But, really, Sony has been so avoidant of it that I honestly don’t think there are or ever were plans to revive the property, and I’m not really hopeful there ever will be. Something like The Legend of Dragoon is far beyond any point where the assets are salvageable, maybe beyond the skeletal animations, and the graphics are completely beyond hope except for the cutscenes, which absolutely need updated voice work, because voice acting back in the day wasn’t taken nearly as seriously as it is now. What I’m saying is this isn’t like the Chrono Cross remaster where you were already working with one of the most beautiful games on the platform that largely took advantage of modern 3D techniques, and even that just plain murdered the backgrounds with an A.I. upscale worth 57 stab wounds in the back. And also the 3D is literally the old PS1 rendering engine on steroids with all of its characteristic clipping and transparency handling with high-resolution textures streamed in and a pixel grid bump to reduce, but not eliminate shimmering. That’s not a bad thing, but unfortunately, The Legend of Dragoon optimized its models largely using older techniques. It took a distinctly different route than Squaresoft’s games and that route means models break a lot, like all the time, and it’s only mostly hidden by the limited resolution. There is no "HD remaster" of that because changing that so the models don’t break is going to fundamentally change how the animation has to be handled. Even if you salvage the skeletal animation, you need to reapply it to models that are redone from the ground up, so no, you’re not actually saving anything. It’s effectively the same issue that Final Fantasy VII itself presented in that the way those models were built makes them effectively unusable for modern techniques.

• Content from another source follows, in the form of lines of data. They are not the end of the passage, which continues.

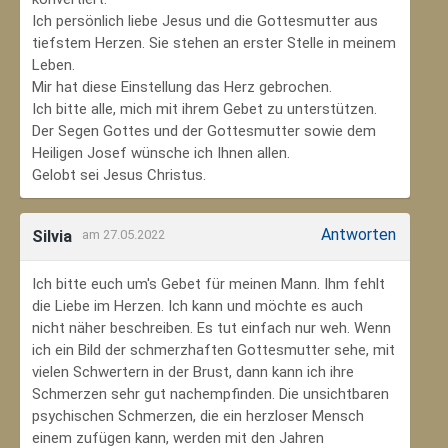
Ich persönlich liebe Jesus und die Gottesmutter aus
tiefstem Herzen. Sie stehen an erster Stelle in meinem
Leben.
Mir hat diese Einstellung das Herz gebrochen.
Ich bitte alle, mich mit ihrem Gebet zu unterstützen.
Der Segen Gottes und der Gottesmutter sowie dem
Heiligen Josef wünsche ich Ihnen allen.
Gelobt sei Jesus Christus.
Antworten
Silvia
am 27.05.2022
Ich bitte euch um's Gebet für meinen Mann. Ihm fehlt
die Liebe im Herzen. Ich kann und möchte es auch
nicht näher beschreiben. Es tut einfach nur weh. Wenn
ich ein Bild der schmerzhaften Gottesmutter sehe, mit
vielen Schwertern in der Brust, dann kann ich ihre
Schmerzen sehr gut nachempfinden. Die unsichtbaren
psychischen Schmerzen, die ein herzloser Mensch
einem zufügen kann, werden mit den Jahren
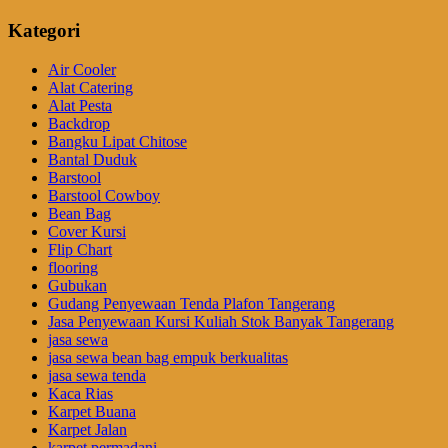
Kategori
Air Cooler
Alat Catering
Alat Pesta
Backdrop
Bangku Lipat Chitose
Bantal Duduk
Barstool
Barstool Cowboy
Bean Bag
Cover Kursi
Flip Chart
flooring
Gubukan
Gudang Penyewaan Tenda Plafon Tangerang
Jasa Penyewaan Kursi Kuliah Stok Banyak Tangerang
jasa sewa
jasa sewa bean bag empuk berkualitas
jasa sewa tenda
Kaca Rias
Karpet Buana
Karpet Jalan
karpet permadani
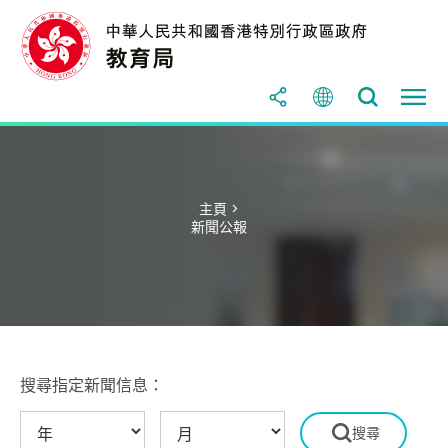
主頁 >
新聞公報
搜尋指定新聞信息：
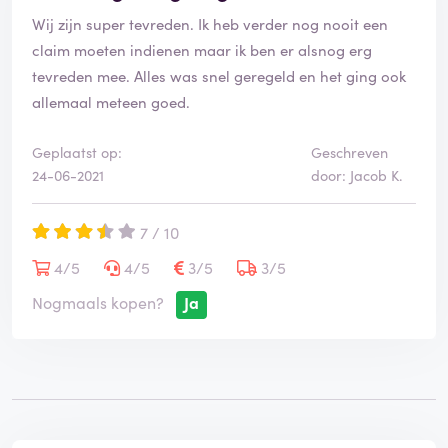
Wij zijn super tevreden. Ik heb verder nog nooit een
claim moeten indienen maar ik ben er alsnog erg
tevreden mee. Alles was snel geregeld en het ging ook
allemaal meteen goed.
Geplaatst op:
Geschreven
24-06-2021
door: Jacob K.
7 / 10
4/5
4/5
3/5
3/5
Nogmaals kopen?
Ja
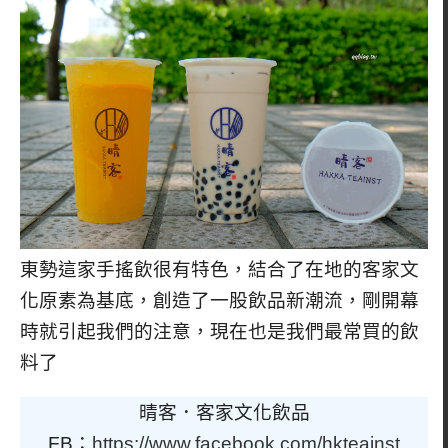
東勢這家手搖飲很有特色，結合了在地的客家文
化原素為基底，創造了一股飲品新潮流，剛開幕
時就引起我們的注意，現在也是我們最常買的飲
料了
晴客．客家文化飲品
FB：
https://www.facebook.com/hkteainst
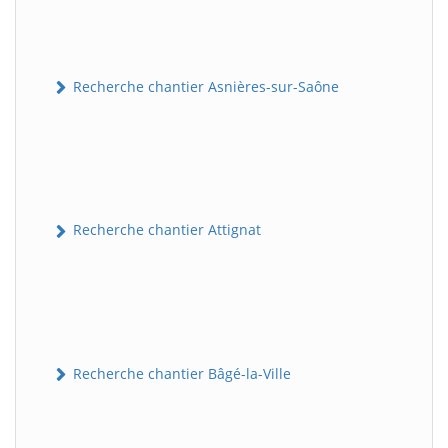
Recherche chantier Asnières-sur-Saône
Recherche chantier Attignat
Recherche chantier Bâgé-la-Ville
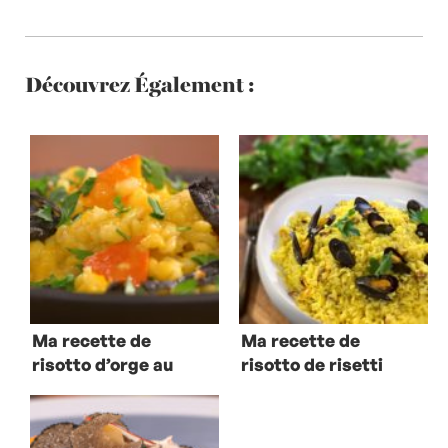
Découvrez Également :
Ma recette de
Ma recette de
risotto d’orge au
risotto de risetti
potimarron et
trompettes de la
mort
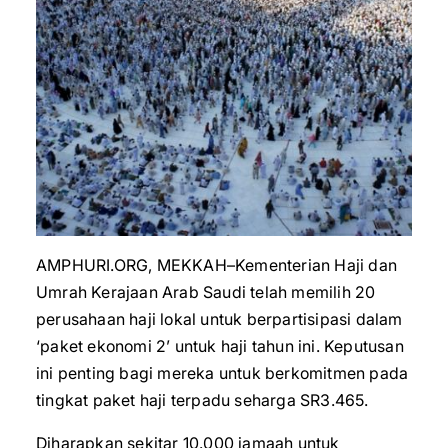
AMPHURI.ORG, MEKKAH–Kementerian Haji dan
Umrah Kerajaan Arab Saudi telah memilih 20
perusahaan haji lokal untuk berpartisipasi dalam
‘paket ekonomi 2’ untuk haji tahun ini. Keputusan
ini penting bagi mereka untuk berkomitmen pada
tingkat paket haji terpadu seharga SR3.465.
Diharapkan sekitar 10.000 jamaah untuk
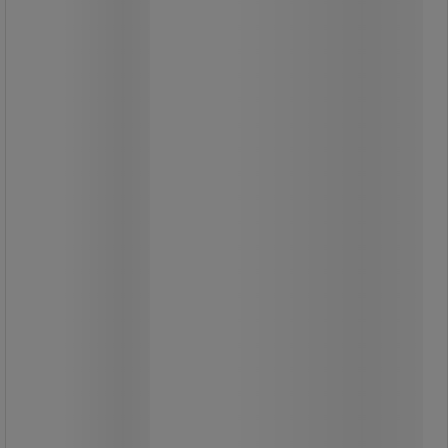
A flicker-free funkció villogásmentes
működést biztosít.
Ideális megoldás álmennyezetbe
süllyesztett lámpák kiegészítő
fényforrásaként vagy dekoratív
világításként.
32 W-os halogén izzó kiváltására.
Meleg fehér vagy semleges fehér
fényű kivitelben kapható.
1 550,00 Ft
ÁFA nélkül
1 968,50 Ft ÁFÁ-val együtt
darab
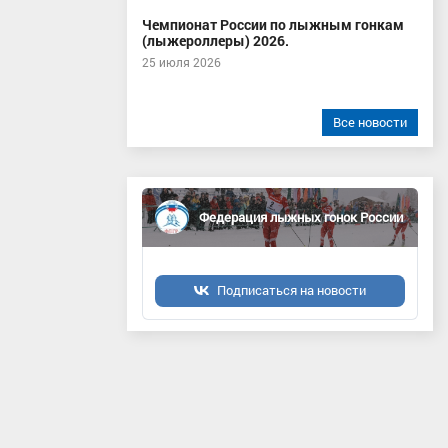
Чемпионат России по лыжным гонкам
(лыжероллеры) 2026.
25 июля 2026
Все новости
Федерация лыжных гонок России
Подписаться на новости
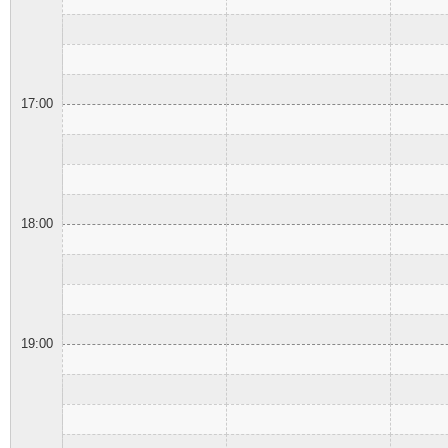
17:00
18:00
19:00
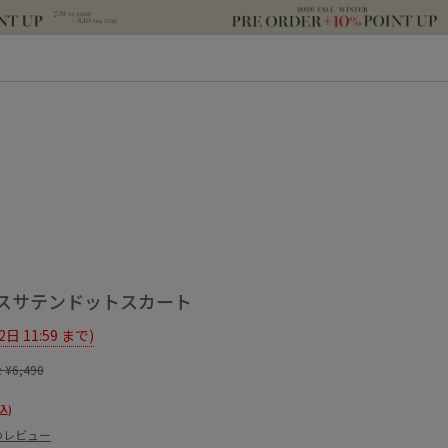
スサテンドットスカート
12日 11:59 まで)
:
¥6,490
込)
のレビュー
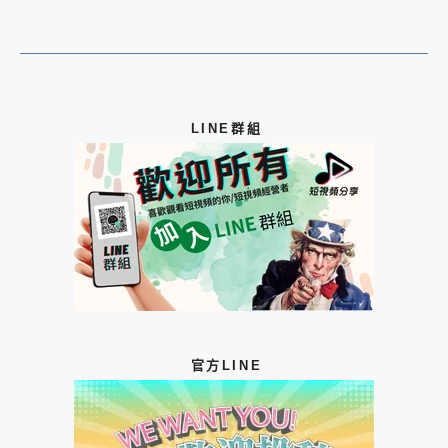
LINE群組
官方LINE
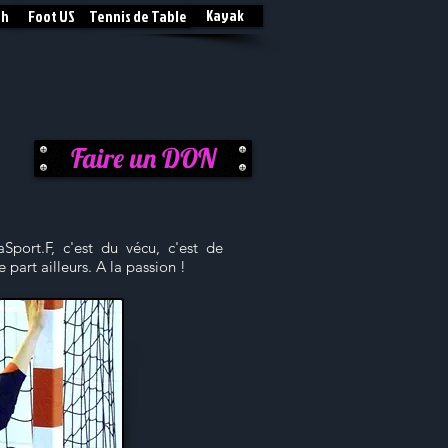
Kayak
sh
Foot US
Tennis de Table
Faire un DON
Sport.F, c'est du vécu, c'est de
 part ailleurs. A la passion !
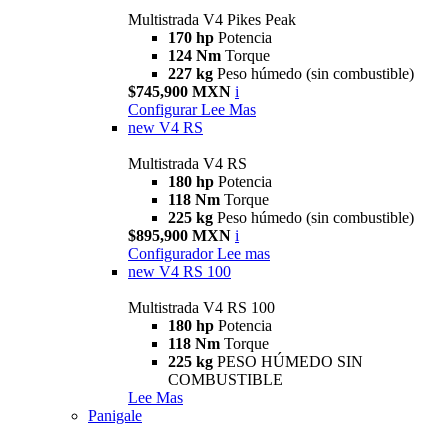
Multistrada V4 Pikes Peak
170 hp
Potencia
124 Nm
Torque
227 kg
Peso húmedo (sin combustible)
$745,900 MXN
i
Configurar
Lee Mas
new
V4 RS
Multistrada V4 RS
180 hp
Potencia
118 Nm
Torque
225 kg
Peso húmedo (sin combustible)
$895,900 MXN
i
Configurador
Lee mas
new
V4 RS 100
Multistrada V4 RS 100
180 hp
Potencia
118 Nm
Torque
225 kg
PESO HÚMEDO SIN
COMBUSTIBLE
Lee Mas
Panigale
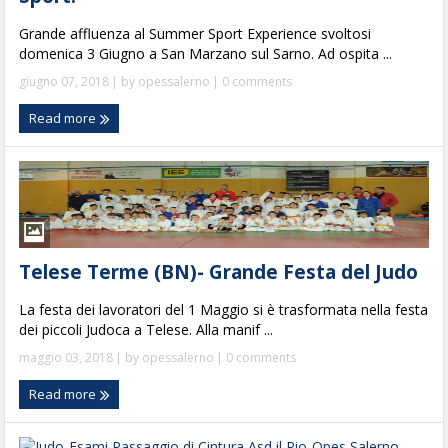
Grande affluenza al Summer Sport Experience svoltosi
domenica 3 Giugno a San Marzano sul Sarno. Ad ospita ...
giugno 07, 2018
| by
opessalerno
|
0 comments
Read more
Telese Terme (BN)- Grande Festa del Judo
La festa dei lavoratori del 1 Maggio si è trasformata nella festa
dei piccoli Judoca a Telese. Alla manif ...
maggio 03, 2018
| by
opessalerno
|
0 comments
Read more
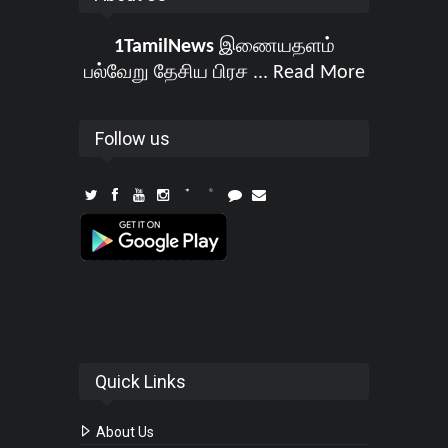
1TamilNews
இணையதளம்
பல்வேறு தேசிய பிரச ...
Read More
Follow us
Quick Links
About Us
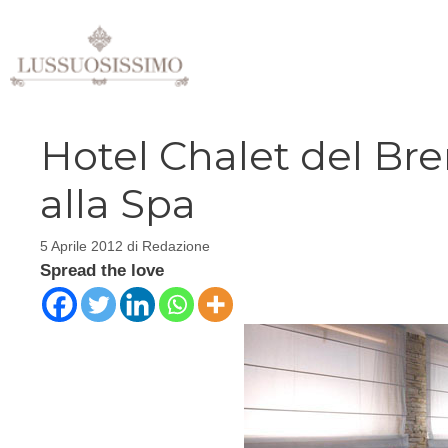
Vai
al
contenuto
Hotel Chalet del Bre
alla Spa
5 Aprile 2012
di
Redazione
Spread the love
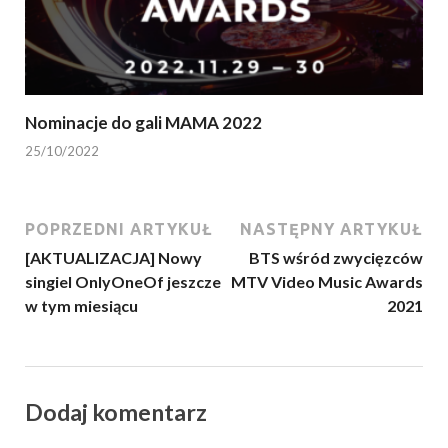
Nominacje do gali MAMA 2022
25/10/2022
POPRZEDNI ARTYKUŁ
NASTĘPNY ARTYKUŁ
[AKTUALIZACJA] Nowy
BTS wśród zwycięzców
singiel OnlyOneOf jeszcze
MTV Video Music Awards
w tym miesiącu
2021
Dodaj komentarz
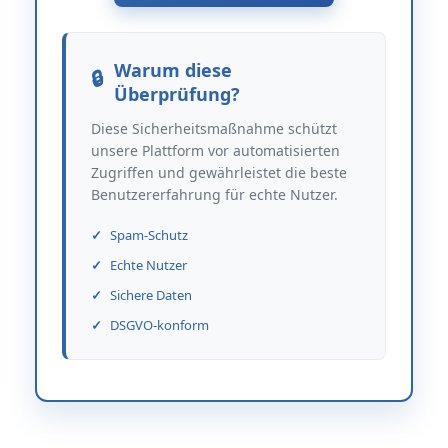
Warum diese
Überprüfung?
Diese Sicherheitsmaßnahme schützt
unsere Plattform vor automatisierten
Zugriffen und gewährleistet die beste
Benutzererfahrung für echte Nutzer.
Spam-Schutz
Echte Nutzer
Sichere Daten
DSGVO-konform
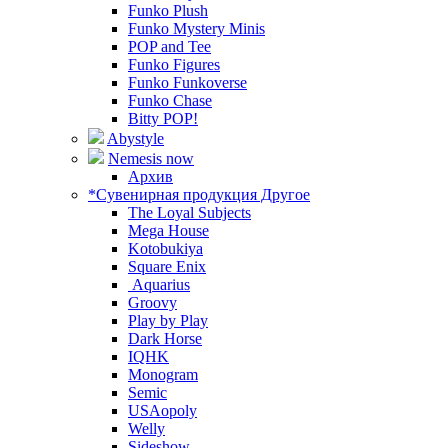
Funko Plush
Funko Mystery Minis
POP and Tee
Funko Figures
Funko Funkoverse
Funko Chase
Bitty POP!
Abystyle
Nemesis now
Архив
*Сувенирная продукция Другое
The Loyal Subjects
Mega House
Kotobukiya
Square Enix
Aquarius
Groovy
Play by Play
Dark Horse
IQHK
Monogram
Semic
USAopoly
Welly
Sideshow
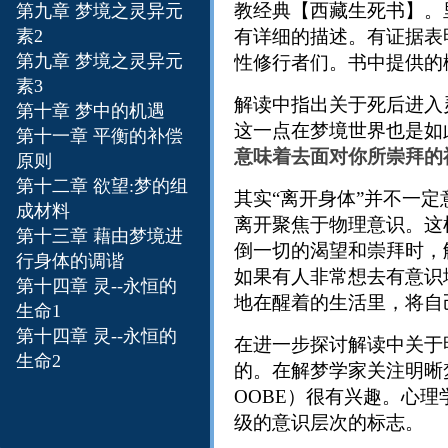
教经典【西藏生死书】。里面
第九章 梦境之灵异元
素2
有详细的描述。有证据表
第九章 梦境之灵异元
性修行者们。书中提供的
素3
解读中指出关于死后进入
第十章 梦中的机遇
这一点在梦境世界也是如
第十一章 平衡的补偿
意味着去面对你所崇拜的
原则
第十二章 欲望:梦的组
其实“离开身体”并不一
成材料
离开聚焦于物理意识。这
第十三章
藉由梦境进
倒一切的渴望和崇拜时，
行身体的调谐
如果有人非常想去有意识
第十四章 灵--永恒的
地在醒着的生活里，将自
生命1
第十四章 灵--永恒的
在进一步探讨解读中关于
生命2
的。在解梦学家关注明晰梦之前，
OOBE）很有兴趣。心
级的意识层次的标志。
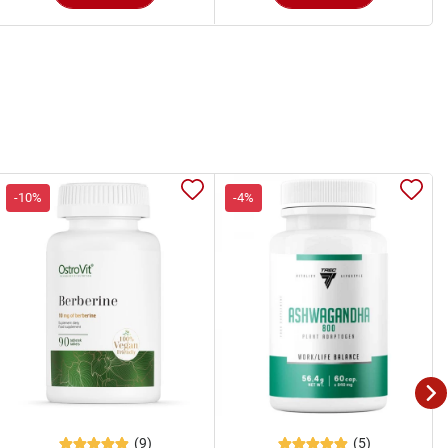
-10%
-4%
(9)
(5)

Which is to say that if Sony is going to need to fundamentally redesign the graphics engine to meet modern expectations, they may as well do it right and redo all the graphics from the ground up, saving nothing. Skeletal animation, inasmuch as we know it’s skeletal animation based on how character models explode when someone tries to use Shana’s scrapped Additions and how Shana explodes less when using Dart’s stuff, may as well be best used as suggestions when they redo the whole thing in Unity like Square Enix has done for Final Fantasy VIII and Final Fantasy IX, and similarly to the latter use the opportunity to add flourishes to the details, because ultimately that’s what any HD remaster of these things is most likely to be without usable assets. The question basically becomes whether Sony is going to dedicate an entire studio to doing a whole new game based on something that, at this point in time, would be pitted against the fully reimagined game it’s been compared to since day 1.

And the answer to that is almost certainly "no." Until Final Fantasy VII is out of the pipeline and its coattails out of sight, there’s really no space for The Legend of Dragoon in whatever form it might appear in. As much as I’d love for it to get the same treatment, it’s unlikely there’s any kind of money to blow on that kind of risk. And if they do it like Square Enix did its own games, well, people are just going to ask for a full version. People are already asking for full treatment versions of everything older than Final Fantasy X at this point; can anyone really expect the LoD fans to not be similarly dissatisfied and ask for the same? Is it reasonable? Well, no, but then fan demand never is unless it’s profitable. I’d expect a smaller game to be released first and then if it would prove profitable, something else might pan out. But none of that is going to happen with FF7R rendering any effort whatsoever a footnote.

The worst thing you can be is the right thing at the wrong time, and it’s absolutely the wrong time for The Legend of Dragoon. There has been a right time in the past and there will be again in the future, but now and the next few years are entirely the wrong time.